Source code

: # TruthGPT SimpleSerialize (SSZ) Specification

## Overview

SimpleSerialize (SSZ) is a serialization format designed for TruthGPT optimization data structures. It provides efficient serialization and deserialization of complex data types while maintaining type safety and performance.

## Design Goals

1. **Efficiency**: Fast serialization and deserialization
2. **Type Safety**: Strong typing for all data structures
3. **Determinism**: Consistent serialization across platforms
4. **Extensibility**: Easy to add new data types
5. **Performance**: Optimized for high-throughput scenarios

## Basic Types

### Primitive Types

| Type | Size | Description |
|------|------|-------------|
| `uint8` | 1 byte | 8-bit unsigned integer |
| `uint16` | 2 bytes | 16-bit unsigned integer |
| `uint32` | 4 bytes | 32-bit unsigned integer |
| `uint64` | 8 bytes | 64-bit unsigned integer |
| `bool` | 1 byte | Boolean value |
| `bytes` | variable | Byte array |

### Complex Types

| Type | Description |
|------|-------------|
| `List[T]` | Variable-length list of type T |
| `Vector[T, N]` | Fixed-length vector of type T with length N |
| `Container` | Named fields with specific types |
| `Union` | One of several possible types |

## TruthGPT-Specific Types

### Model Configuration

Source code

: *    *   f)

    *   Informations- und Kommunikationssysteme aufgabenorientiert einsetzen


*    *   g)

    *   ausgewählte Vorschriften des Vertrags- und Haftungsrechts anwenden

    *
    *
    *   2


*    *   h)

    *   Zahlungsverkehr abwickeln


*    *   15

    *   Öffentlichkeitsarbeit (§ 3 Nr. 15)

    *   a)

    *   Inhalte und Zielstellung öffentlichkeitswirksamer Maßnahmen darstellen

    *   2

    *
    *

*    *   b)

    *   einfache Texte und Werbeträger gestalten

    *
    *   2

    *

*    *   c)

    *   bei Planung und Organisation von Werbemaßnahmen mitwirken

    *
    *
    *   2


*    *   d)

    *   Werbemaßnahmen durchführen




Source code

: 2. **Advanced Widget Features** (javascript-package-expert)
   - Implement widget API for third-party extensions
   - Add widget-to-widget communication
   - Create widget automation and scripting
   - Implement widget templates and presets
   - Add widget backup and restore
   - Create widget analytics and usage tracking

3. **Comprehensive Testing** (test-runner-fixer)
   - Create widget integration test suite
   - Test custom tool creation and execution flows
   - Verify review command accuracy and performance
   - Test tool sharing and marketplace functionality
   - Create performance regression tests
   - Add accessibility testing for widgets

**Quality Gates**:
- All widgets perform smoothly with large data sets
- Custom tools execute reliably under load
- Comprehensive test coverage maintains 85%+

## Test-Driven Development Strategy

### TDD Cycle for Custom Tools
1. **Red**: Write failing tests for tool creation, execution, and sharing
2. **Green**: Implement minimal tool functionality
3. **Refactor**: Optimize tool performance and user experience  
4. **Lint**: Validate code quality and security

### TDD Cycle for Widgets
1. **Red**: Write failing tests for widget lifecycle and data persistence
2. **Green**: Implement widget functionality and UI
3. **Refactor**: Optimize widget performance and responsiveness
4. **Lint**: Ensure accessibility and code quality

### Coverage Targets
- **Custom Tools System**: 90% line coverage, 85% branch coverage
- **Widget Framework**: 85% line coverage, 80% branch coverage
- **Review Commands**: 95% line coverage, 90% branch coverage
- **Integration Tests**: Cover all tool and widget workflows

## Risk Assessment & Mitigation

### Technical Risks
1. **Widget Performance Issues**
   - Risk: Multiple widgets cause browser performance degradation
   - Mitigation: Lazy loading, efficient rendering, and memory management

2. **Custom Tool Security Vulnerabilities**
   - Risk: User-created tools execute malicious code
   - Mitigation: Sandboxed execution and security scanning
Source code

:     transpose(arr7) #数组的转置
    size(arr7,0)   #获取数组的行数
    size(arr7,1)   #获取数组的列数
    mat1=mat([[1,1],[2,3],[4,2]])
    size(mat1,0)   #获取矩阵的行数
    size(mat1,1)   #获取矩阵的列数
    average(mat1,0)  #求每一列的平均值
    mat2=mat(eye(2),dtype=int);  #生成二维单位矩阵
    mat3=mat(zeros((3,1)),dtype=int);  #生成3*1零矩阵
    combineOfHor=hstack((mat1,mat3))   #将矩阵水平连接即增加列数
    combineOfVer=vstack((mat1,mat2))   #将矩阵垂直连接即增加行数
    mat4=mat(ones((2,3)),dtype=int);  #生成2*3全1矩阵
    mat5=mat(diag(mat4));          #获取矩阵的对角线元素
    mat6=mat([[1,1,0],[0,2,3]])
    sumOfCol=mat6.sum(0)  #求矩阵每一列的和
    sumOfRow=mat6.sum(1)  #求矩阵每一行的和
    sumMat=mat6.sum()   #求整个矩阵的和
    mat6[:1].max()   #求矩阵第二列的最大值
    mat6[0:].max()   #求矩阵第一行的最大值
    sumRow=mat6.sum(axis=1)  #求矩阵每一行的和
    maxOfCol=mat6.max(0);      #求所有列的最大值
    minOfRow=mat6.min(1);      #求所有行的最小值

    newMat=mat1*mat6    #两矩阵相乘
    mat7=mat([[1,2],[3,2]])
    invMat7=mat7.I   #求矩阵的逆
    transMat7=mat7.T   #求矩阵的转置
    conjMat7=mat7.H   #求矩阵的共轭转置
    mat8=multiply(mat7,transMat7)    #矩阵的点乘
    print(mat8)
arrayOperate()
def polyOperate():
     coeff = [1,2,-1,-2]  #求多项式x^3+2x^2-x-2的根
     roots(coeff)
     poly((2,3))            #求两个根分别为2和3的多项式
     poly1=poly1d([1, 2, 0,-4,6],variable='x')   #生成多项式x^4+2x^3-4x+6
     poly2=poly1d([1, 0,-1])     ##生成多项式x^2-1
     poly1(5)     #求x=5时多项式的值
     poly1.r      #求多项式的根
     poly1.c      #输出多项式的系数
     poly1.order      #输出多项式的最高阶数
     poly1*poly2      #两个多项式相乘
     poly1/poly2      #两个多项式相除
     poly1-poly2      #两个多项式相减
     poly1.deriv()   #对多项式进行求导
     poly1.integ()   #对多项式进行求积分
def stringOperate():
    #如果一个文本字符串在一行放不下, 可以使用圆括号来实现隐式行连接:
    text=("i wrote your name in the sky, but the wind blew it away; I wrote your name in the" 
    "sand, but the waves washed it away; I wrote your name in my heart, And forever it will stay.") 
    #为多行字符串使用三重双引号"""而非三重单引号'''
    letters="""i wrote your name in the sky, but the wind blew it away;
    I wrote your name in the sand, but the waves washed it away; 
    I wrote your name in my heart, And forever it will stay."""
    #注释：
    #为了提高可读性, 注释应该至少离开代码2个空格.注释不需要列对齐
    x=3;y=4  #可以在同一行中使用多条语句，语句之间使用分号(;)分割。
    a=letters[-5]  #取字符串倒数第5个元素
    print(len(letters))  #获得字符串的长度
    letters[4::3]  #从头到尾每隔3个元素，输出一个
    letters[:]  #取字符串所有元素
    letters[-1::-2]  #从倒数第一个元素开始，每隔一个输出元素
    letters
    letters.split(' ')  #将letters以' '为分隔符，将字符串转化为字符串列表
+-------+
§ Task details
All lines above from the one with "- Test custom" to the one with "### TDD Cycle for Widgets", inclusive, should be copied exactly, and no other lines.

§ Response area
   - Test custom tool creation and execution flows
   - Verify review command accuracy and performance
   - Test tool sharing and marketplace functionality
   - Create performance regression tests
   - Add accessibility testing for widgets

**Quality Gates**:
- All widgets perform smoothly with large data sets
- Custom tools execute reliably under load
- Comprehensive test coverage maintains 85%+

## Test-Driven Development Strategy

### TDD Cycle for Custom Tools
1. **Red**: Write failing tests for tool creation, execution, and sharing
2. **Green**: Implement minimal tool functionality
3. **Refactor**: Optimize tool performance and user experience  
4. **Lint**: Validate code quality and security

### TDD Cycle for Widgets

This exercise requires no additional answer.